• Camille BERTIN

Avoir foi en la reconversion… du foncier !

Mis à jour : 12 juin 2018



Je vous les ai précédemment cités, les 7 piliers de l’économie circulaire permettent de créer un nouveau modèle. Dans l’ordre de la chaîne de valeur de l’immobilier, les ressources foncières sont touchées en premier lieu.

Ha ! Le foncier… Je reste toujours étonnée du nombre de projets neufs, de l’augmentation des loyers parisiens alors que la région Ile-de-France abrite 3,3 millions de bureaux vacants[1] et que la quantité de locaux vacants depuis plus de 4 ans, augmente d’année en année.[2]

J’imagine que le retour sur investissement n’est pas suffisant dans ces bâtiments, par manque d’attractivité, de modernité, ou encore par défaut d’exploitation possible pour certains usages.

Heureusement, Super EC (Economie circulaire) y apporte 3 piliers :

  • la consommation responsable du bâti existant / reconversion

  • l’optimisation de l’utilisation du bâti via l’économie de fonctionnalité

  • la conception du réversible dans le processus d’écoconception



On va s’attarder aujourd’hui sur la « consommation responsable » du parc bâti existant et particulièrement la pratique de reconversion.


Le secret d’une opération : identifier le potentiel de reconversion


Pour un projet à développer sur un site déjà bâti, la première question à se poser concerne l’adéquation entre la configuration actuelle du bâtiment versus la configuration adéquate pour accueillir les nouveaux usages. Cette première lecture ouvre un ensemble de questions autour du potentiel technique de reconversion et des études nécessaires (coût global, impact environnemental…).


C’est ainsi que le projet I3F à Charenton a identifié environ 75% du bâtiment de bureaux possibles à convertir en logements.

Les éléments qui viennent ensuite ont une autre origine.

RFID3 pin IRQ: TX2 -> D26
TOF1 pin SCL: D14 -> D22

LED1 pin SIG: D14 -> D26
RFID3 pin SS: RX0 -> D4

De même Linkcity, dans son projet Colorama à Nice, a transformé en logements 4000 m² sur 7000m² de bureaux.


La bonne nouvelle, c’est qu’il s’agit d’une tendance de fonds : dix maîtres d’ouvrages se sont d’ailleurs engagés fin mars auprès du ministère à transformer 500 000 m² de bureaux en 5 000 à 10 000 logements.

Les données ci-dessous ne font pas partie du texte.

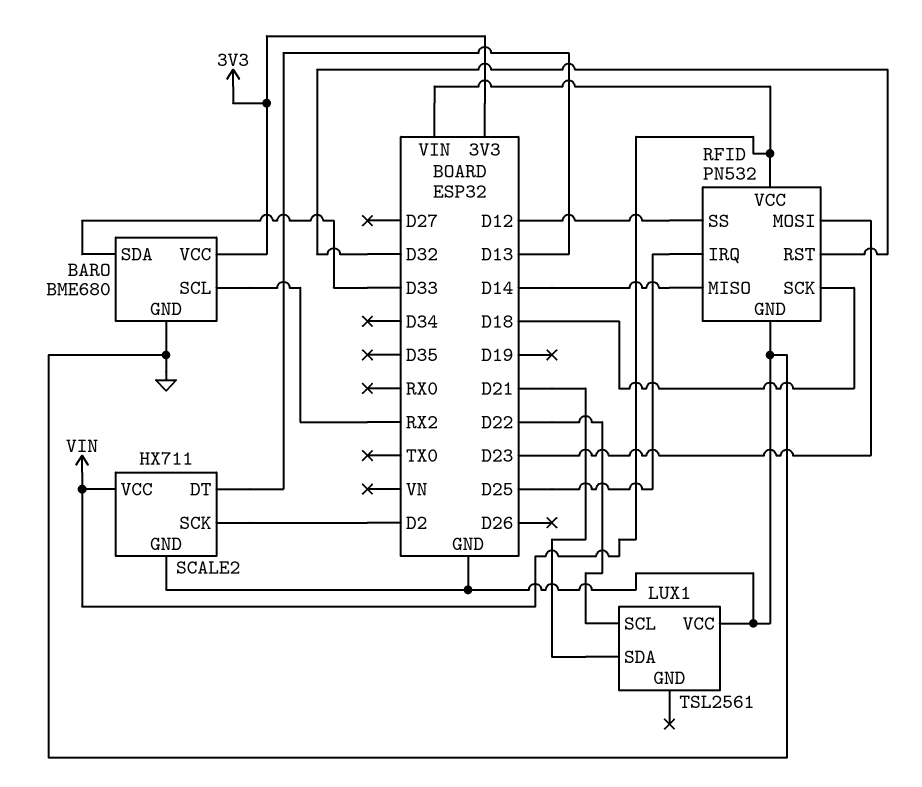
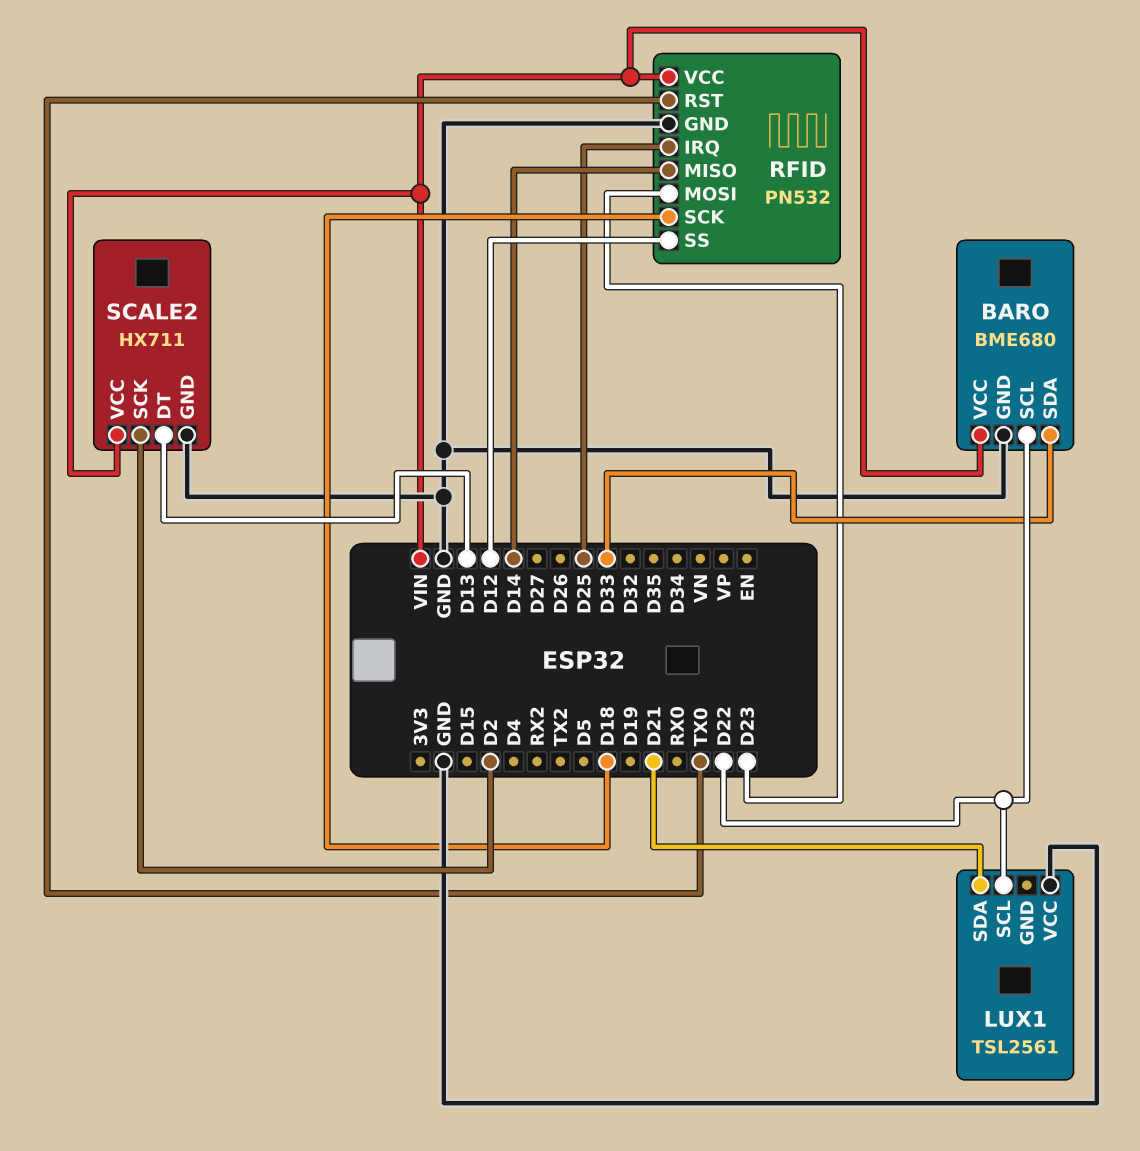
BARO pin SCL: RX2 -> D22
BARO pin VCC: 3V3 -> VIN
RFID pin RST: D32 -> TX0

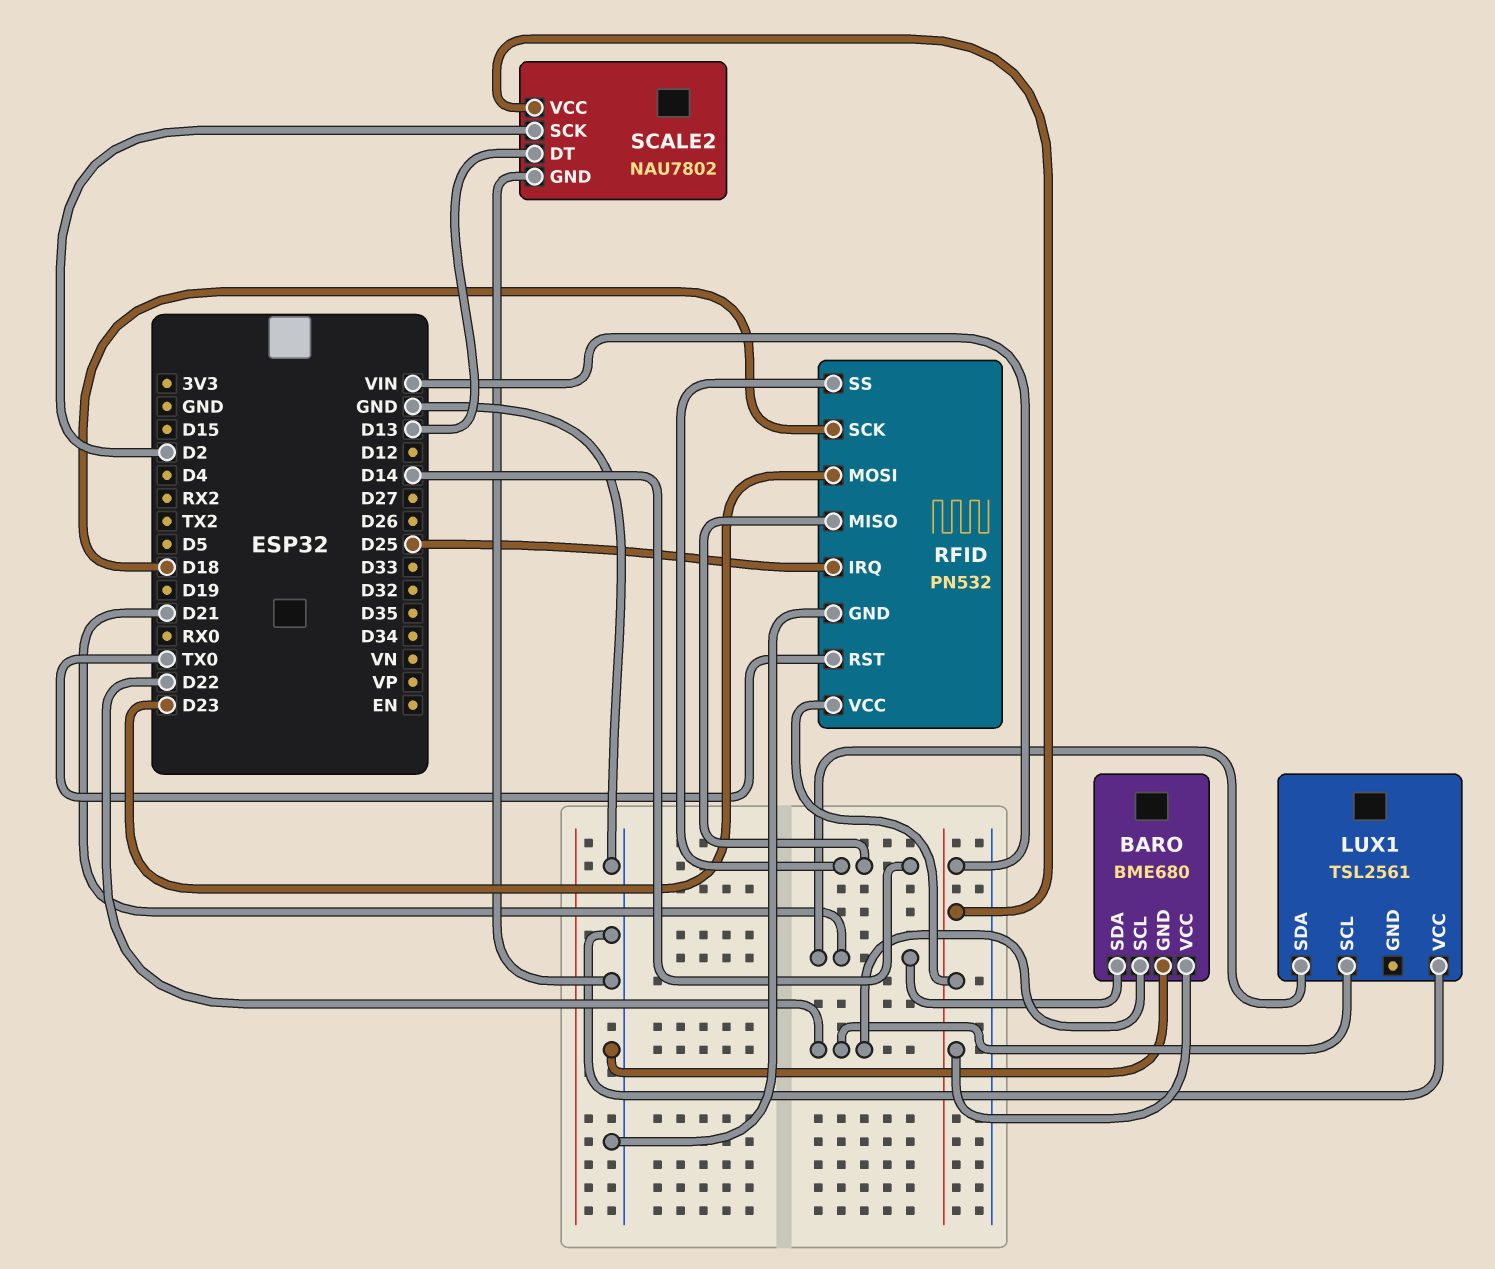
BARO pin SDA: D33 -> D21
RFID pin SS: D12 -> D14
SCALE2: HX711 -> NAU7802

En croisade contre les freins !


Un bureau vide, c’est l’opportunité d’accueillir une nouvelle entreprise dans la collectivité ou le quartier, c’est-à-dire un espoir d’activité et de dynamisation de la place publique. La reconversion de tertiaire en logement anéantit cet espoir. Pourtant, une transformation en logement peut s’accompagner de commerces de proximité en pied d’immeuble, de lieux pour les associations… Tout est loin d’être perdu, messieurs les élus !

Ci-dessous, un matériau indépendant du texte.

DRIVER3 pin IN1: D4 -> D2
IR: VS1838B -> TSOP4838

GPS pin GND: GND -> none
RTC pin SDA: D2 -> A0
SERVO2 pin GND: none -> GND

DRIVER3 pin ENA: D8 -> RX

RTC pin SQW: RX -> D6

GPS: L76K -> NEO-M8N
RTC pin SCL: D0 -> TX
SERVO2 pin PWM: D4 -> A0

Partir de l’existant peut s’avérer parfois complexe, notamment pour en retrouver toutes les données, ce qui allonge le temps consacré aux études du projet de reconversion. Patience : le BIM (Building Information Modeling) pénètre de plus en plus le marché et plus aucun immeuble n’aura de secret.


Enfin, la machine réglementaire n’est pas aussi rapide qu’on le souhaiterait. Après avoir longtemps – et à juste titre – normé les différents types de bâtiments pour en garantir la qualité vis-à-vis de l’acoustique, la thermique, la sécurité incendie… il faut maintenant se questionner sur les dispositifs simplifiés qui pourraient être mis en place pour permettre de passer d’un usage à l’autre. Pour ne citer qu’un exemple en logement : la distance à l’escalier le plus proche doit être inférieure à 15m vs 40m pour des bureaux.

Il faut espérer que les différents cabinets ministériels intègrent de façon cohérente ces éléments de simplification règlementaire aux plans d’actions, arrêtés et décrets en lien avec la feuille de route économie circulaire.



La reconversion n’est pas limitative


Promouvoir la reconversion est bien entendu un enjeu primordial pour activer l’économie circulaire. En revanche, le piège serait de se limiter sagement à une reconversion mono-usage. Cette pratique un peu « has been » est en effet moins vertueuse qu’un projet qui associerait plusieurs usages.



Pour en savoir plus, rdv la semaine prochaine !


#Economiecirculaire #Consommationresponsable #Foncier



[1] Rapport : http://www.driea.ile-de-france.developpement-durable.gouv.fr/IMG/pdf/synthese_-_conjoncture_et_analyse_retrospective_-_web.pdf Direction régionale et interdépartementale de l'Équipement et de l'Aménagement Île de France


[2] Lors d’une réunion Orée en septembre 2016 le cabinet DS Avocat rappelle qu’une forte augmentation de la durée de vacance des locaux est constatée (500.000m² de locaux de seconde main vacants depuis 4ans au 2T2012 à 835.000m² au 3T2015 (augmentationde+65%).